*Assignment*. An unchanged copy of each entry below is needed; keep the pictures out of it.

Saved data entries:
___

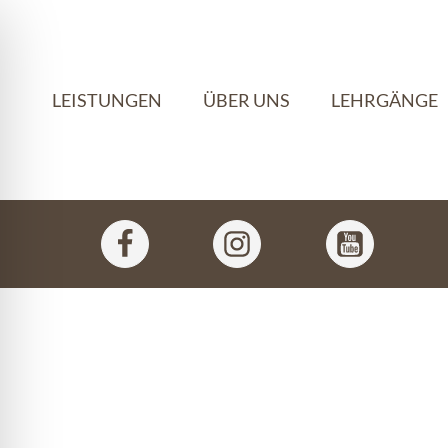
LEISTUNGEN
ÜBER UNS
LEHRGÄNGE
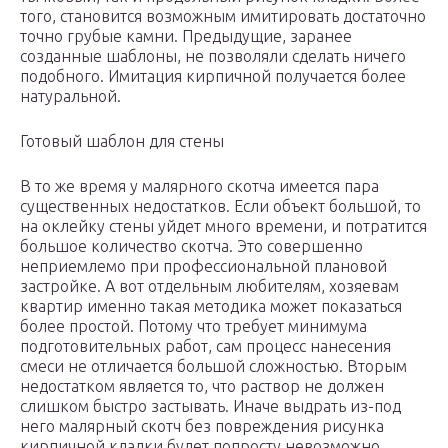
того, становится возможным имитировать достаточно
точно грубые камни. Предыдущие, заранее
созданные шаблоны, не позволяли сделать ничего
подобного. Имитация кирпичной получается более
натуральной.
Готовый шаблон для стены
В то же время у малярного скотча имеется пара
существенных недостатков. Если объект большой, то
на оклейку стены уйдет много времени, и потратится
большое количество скотча. Это совершенно
неприемлемо при профессиональной плановой
застройке. А вот отдельным любителям, хозяевам
квартир именно такая методика может показаться
более простой. Потому что требует минимума
подготовительных работ, сам процесс нанесения
смеси не отличается большой сложностью. Вторым
недостатком является то, что раствор не должен
слишком быстро застывать. Иначе выдрать из-под
него малярный скотч без повреждения рисунка
кирпичной кладки будет попросту невозможно.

___

*Completed exercise*.
LEISTUNGEN
ÜBER UNS
LEHRGÄNGE
того, становится возможным имитировать достаточно
точно грубые камни. Предыдущие, заранее
созданные шаблоны, не позволяли сделать ничего
подобного. Имитация кирпичной получается более
натуральной.
Готовый шаблон для стены
В то же время у малярного скотча имеется пара
существенных недостатков. Если объект большой, то
на оклейку стены уйдет много времени, и потратится
большое количество скотча. Это совершенно
неприемлемо при профессиональной плановой
застройке. А вот отдельным любителям, хозяевам
квартир именно такая методика может показаться
более простой. Потому что требует минимума
подготовительных работ, сам процесс нанесения
смеси не отличается большой сложностью. Вторым
недостатком является то, что раствор не должен
слишком быстро застывать. Иначе выдрать из-под
него малярный скотч без повреждения рисунка
кирпичной кладки будет попросту невозможно.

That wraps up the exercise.